Nor does it stop here. American coverage of the crisis is parochial as ever, but this is a global problem, and similar action is being taken around the world. Britain, too, has seen a nearly trillion-dollar bailout (relative to the size of its economy, almost as big as the one the U.S. is now seeing), just one country in Europe to do so, Germany engaging in a large venture of similar type, and the EU's finance ministers are now talking about a $250 billion stimulus plan, while Canada's opposing parties are proposing a similar measure. (Nor is the trend confined to the developed world. China is now poised to deliver a $600 billion stimulus to its own economy. India, more constrained by giant deficits, may follow suit in a more modest way.)
Earlier this year I saw an article by Ian Bremmer in the June issue of Survival titled "The Return of State Capitalism." My thought was that it was easy to make too much of the moves in this direction on the part of most of the relevant states. Russia and Venezuela, for instance, could do what they liked because of high oil prices, while China's size makes it exceptional, and in any case, the trend there has long been toward more open markets. Besides, this kind of movement historically, as Harold James wrote in The End of Globalization, depends on a clearly articulated, alternative idea taking hold (and appearing to operate successfully in) a major state (like Bolshevik Russia or Nazi Germany), and that certainly has not been the case to date.
Now I am beginning to wonder. While the American version of bailout looks like just another corporate giveaway Kevin Phillips charges in books like Wealth and Democracy and Bad Money has been routine since the 1980s (despite measures that look an awful lot like nationalization), the bailouts in Britain and Germany (while those countries remain ostensibly devoted to increased privatization) give government more control over the institutions in which they are investing. And some of the stimulus packages proposed or even underway outside the U.S. have a more classically Keynesian quality to them.

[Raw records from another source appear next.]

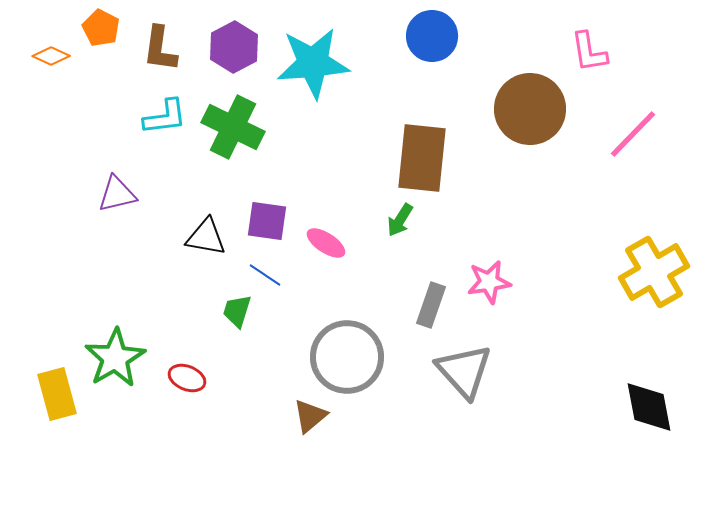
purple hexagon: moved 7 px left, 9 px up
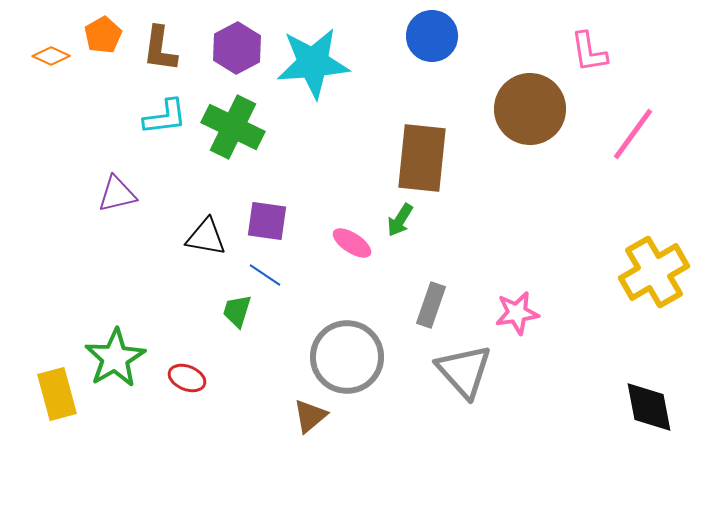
orange pentagon: moved 2 px right, 7 px down; rotated 15 degrees clockwise
purple hexagon: moved 3 px right, 1 px down
pink line: rotated 8 degrees counterclockwise
pink ellipse: moved 26 px right
pink star: moved 28 px right, 31 px down
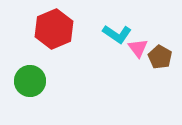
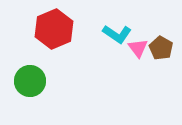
brown pentagon: moved 1 px right, 9 px up
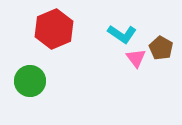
cyan L-shape: moved 5 px right
pink triangle: moved 2 px left, 10 px down
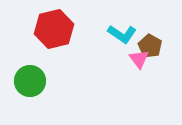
red hexagon: rotated 9 degrees clockwise
brown pentagon: moved 11 px left, 2 px up
pink triangle: moved 3 px right, 1 px down
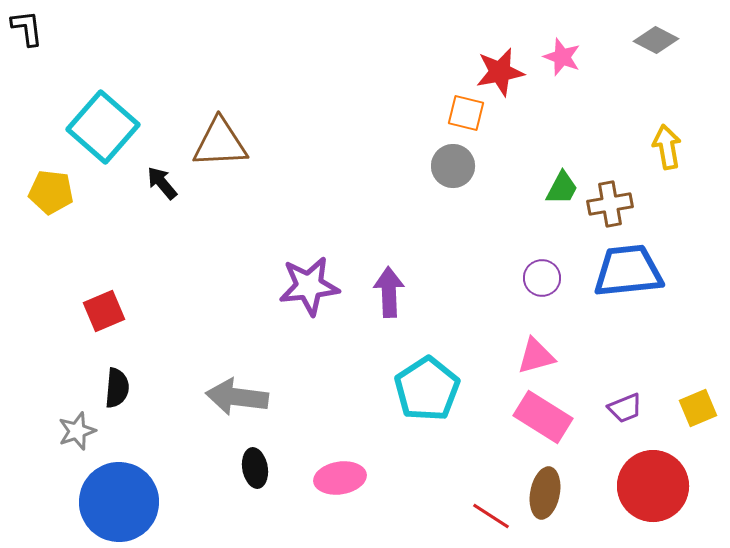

Are we seeing the beginning of a tectonic shift in economic thinking, the sidelining of the Thatcherism that has served the world so poorly in these last, anemic decades? Perhaps. But their end has been announced many a time before, each time prematurely, the latest round of free-market mania having proved its durability beyond every expectation. And sticking the major governments with so much debt can play right into the hands of advocates of "starve the beast" fiscal policy of the kind Thomas Frank described in his recent book The Wrecking Crew. Might the repeal of Social Security end up happening on Barack Obama's watch?
I hope not, but I wouldn't rule it out.